ボイスアイソレーションは、周囲の雑音とユーザーの声をリアルタイムで分析し、重要な音声だけを強調することで動作する。風の強い屋外や交通量の多い道路でも、声が相手に明瞭に届くようになるため、通話の品質が劇的に向上する。この技術は、背景音の種類や音量に応じて動的に調整されるため、あらゆるシチュエーションで安定した通話が可能だ。

特に聴覚に困難を抱えるユーザーや、雑音の中での会話が苦手な人にとって、この機能は大きな利便性を提供する。通話がクリアになることで、聞き返しの回数が減り、通話相手とのコミュニケーションがスムーズになる点が大きなメリットである。

パーソナライズされた空間オーディオでゲーム体験を向上

AirPods Pro 2の新しいベータファームウェアでは、パーソナライズされた空間オーディオ機能が強化されており、これによりゲーム体験がさらに進化した。ユーザーの耳の形に合わせて音響環境をカスタマイズし、より臨場感のある音場を作り出すことで、ゲームの世界に没入する感覚を大幅に向上させる。

この機能は、iPhoneのTrueDepthカメラを使用してユーザーの耳の形をスキャンし、個別のオーディオプロファイルを作成する。これにより、従来の空間オーディオよりも正確なサウンドポジショニングが実現し、例えば銃声や足音など、ゲーム内での重要な音がどの方向から聞こえるのかを直感的に把握できるようになる。この技術は、特にマルチプレイヤーゲームにおいて戦術的な優位性を提供する。

さらに、動的ヘッドトラッキングもサポートされており、ユーザーが頭を動かすと音の位置もリアルタイムで変化する。これにより、固定された音源からの音が常に正しい位置から聞こえてくるため、現実世界に近い音の体験が可能になる。この機能はゲーム以外にも映画鑑賞や音楽鑑賞に応用できる汎用性を持ち、エンターテイメント体験全般を向上させる。

ヘルスケア機能の追加 – 聴覚保護と検査機能

AirPods Pro 2のベータファームウェアでは、単なる音楽再生デバイスにとどまらない、聴覚ヘルスケア機能が追加された。この新機能により、ユーザーは自身の聴覚を保護し、聴覚に関する検査を手軽に行うことが可能になる。例えば、AirPodsを使った簡単な聴力テストが導入され、ユーザーは自分の聴覚プロフィールを作成できる。
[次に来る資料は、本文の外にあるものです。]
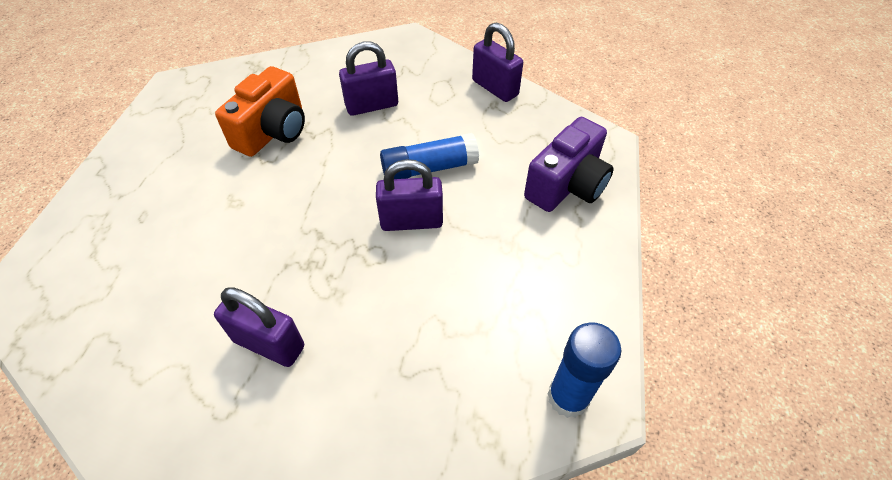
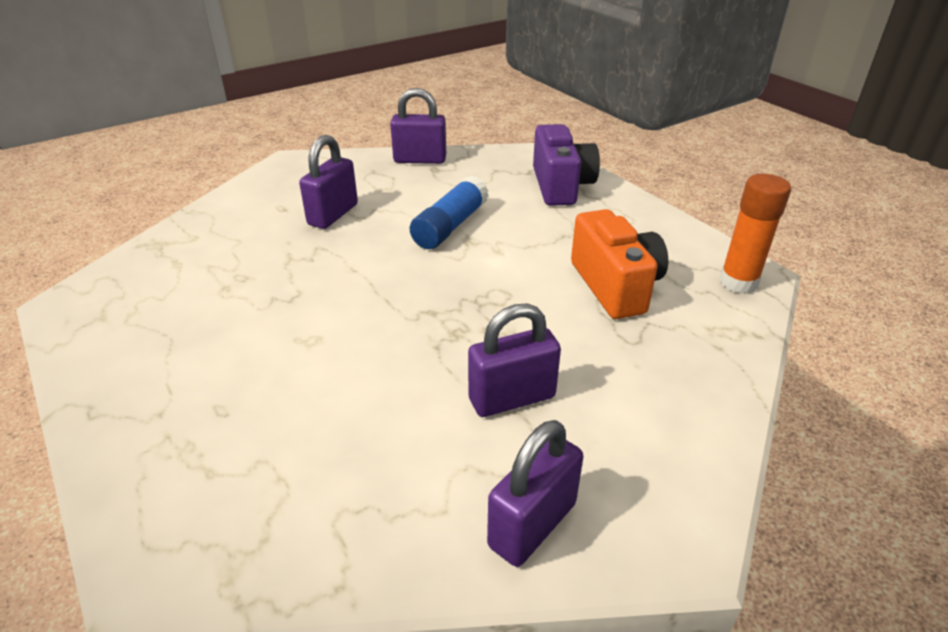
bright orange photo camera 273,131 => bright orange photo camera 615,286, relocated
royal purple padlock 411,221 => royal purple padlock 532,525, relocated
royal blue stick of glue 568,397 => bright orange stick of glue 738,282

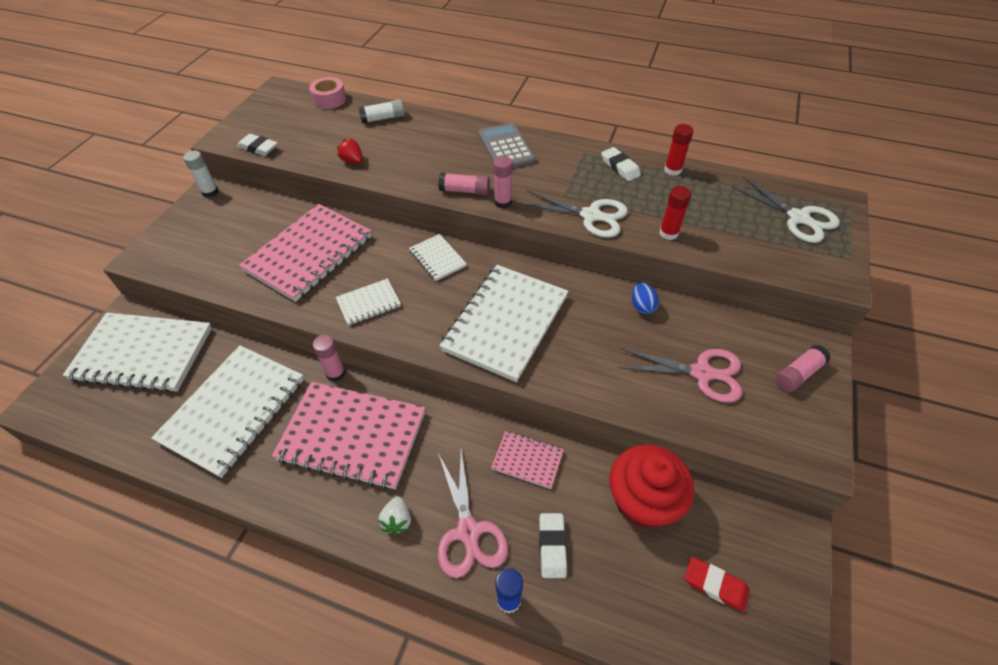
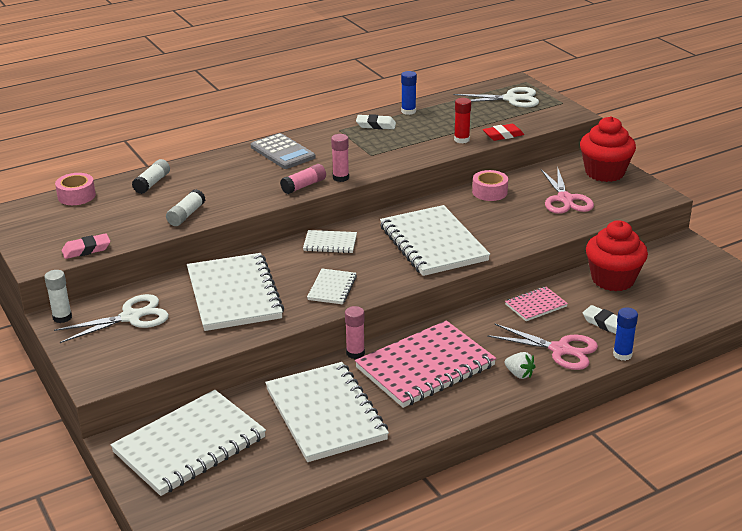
pure white pair of scissors 591,216 => pure white pair of scissors 131,317, relocated
scarlet pencil eraser 715,585 => scarlet pencil eraser 503,135, relocated
scarlet toy strawberry 352,161 => pure white stick of glue 186,215
royal blue egg 642,307 => rosy sticky tape 489,192
rosy stick of glue 798,374 => scarlet muffin 604,173
pure white pencil eraser 258,148 => rosy pencil eraser 86,250
rosy notebook 309,254 => pure white notebook 234,295
scarlet stick of glue 672,170 => royal blue stick of glue 408,111
ash-grey calculator 506,147 => ash-grey calculator 282,152, 150 degrees counterclockwise
rosy pair of scissors 701,373 => rosy pair of scissors 565,199, 120 degrees clockwise

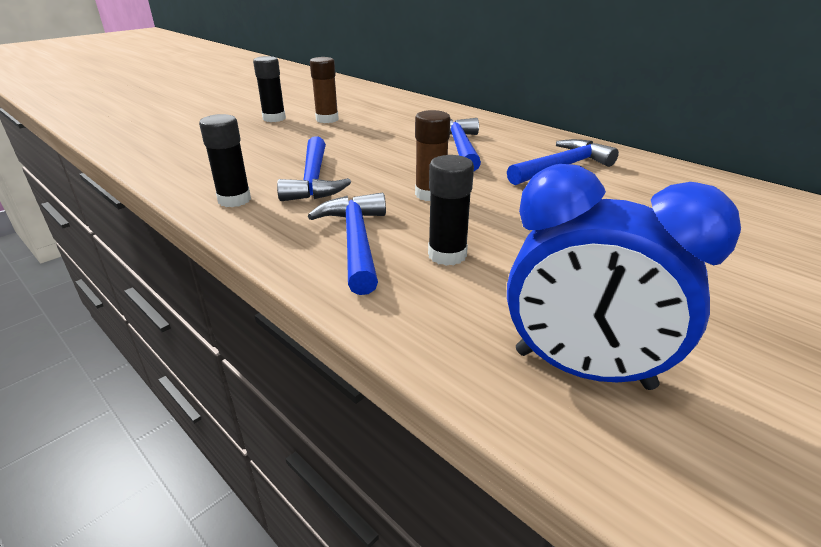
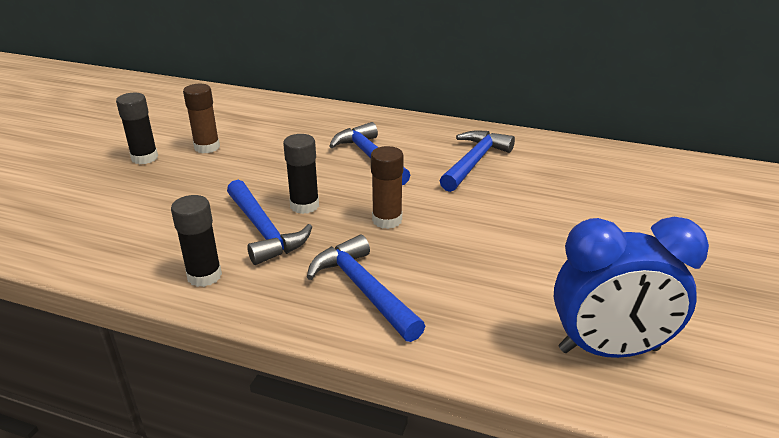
ebony stick of glue 447,255 => ebony stick of glue 304,205, relocated

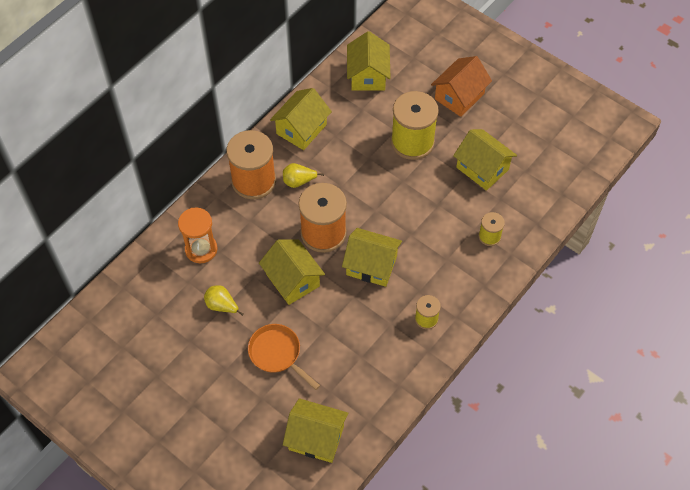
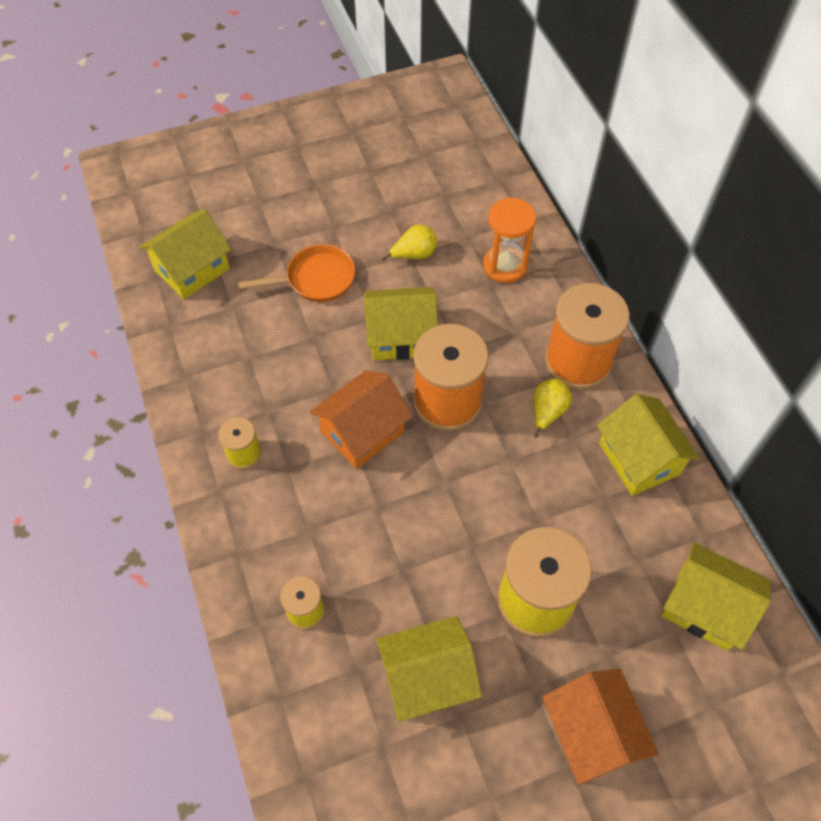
golden cottage 371,265 => bright orange cottage 363,432

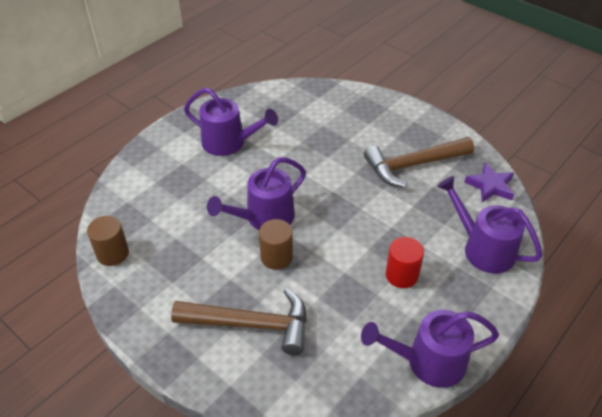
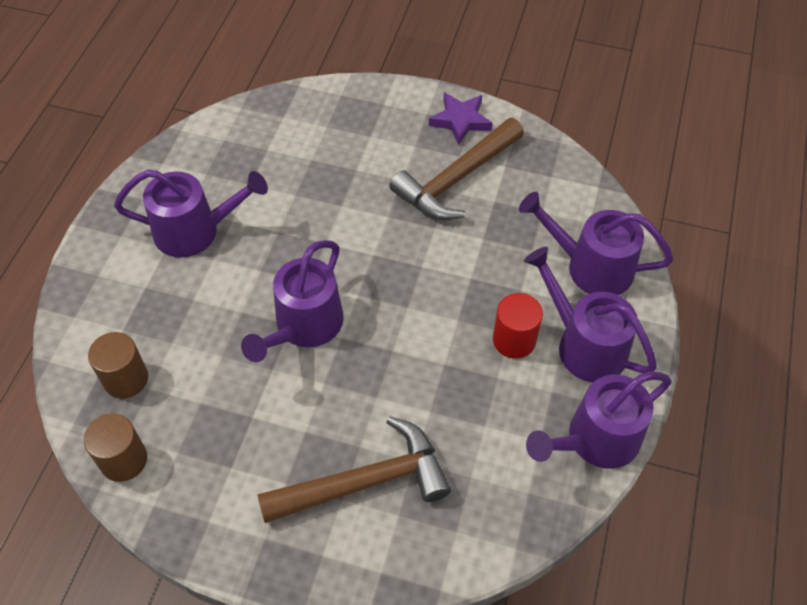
nothing => royal purple sprinkling can 583,344
russet cylinder shape 276,257 => russet cylinder shape 126,379, relocated
royal purple star 490,186 => royal purple star 460,120, relocated

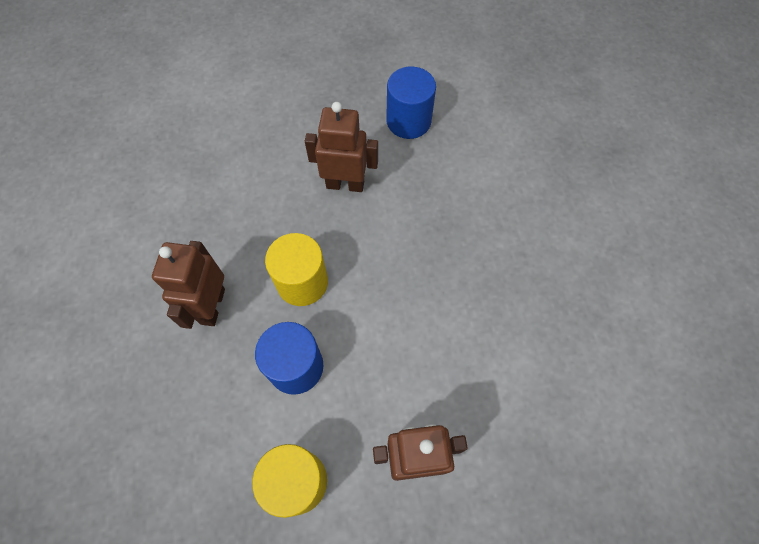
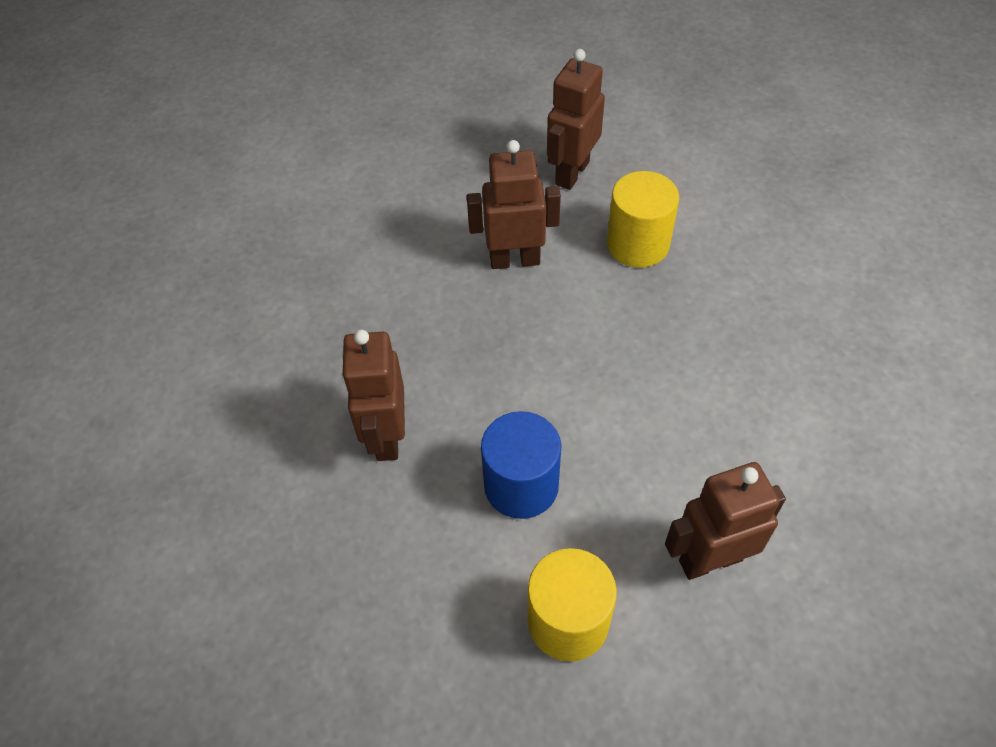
golden cylinder shape 302,282 => golden cylinder shape 637,244, relocated
royal blue cylinder shape 408,121 => russet robot 571,173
この聴力テストは、ユーザーが自分のiPhoneとAirPodsを使用して行い、約5分で終了する。テスト結果に基づき、個々のユーザーに最適化されたオーディオ設定が自動的に適用されるため、音楽や通話の際に最も適切な音響体験が提供される。また、特定の音をリアルタイムで強調することで、軽度から中等度の聴覚障害を持つユーザーが日常的な会話や環境音をより明瞭に聞き取れるようになる。

さらに、「聴覚保護」機能は、ユーザーが騒音の多い場所にいる際、周囲の音量を自動的に下げることで聴力を保護する。この機能は、ライブコンサートや騒音の激しい通勤時などで特に有効であり、長時間の騒音暴露による聴力低下を防ぐ役割を果たす。これにより、AirPods Pro 2は、音楽や通話を楽しむデバイスであるだけでなく、聴覚ケアのツールとしても活用できる。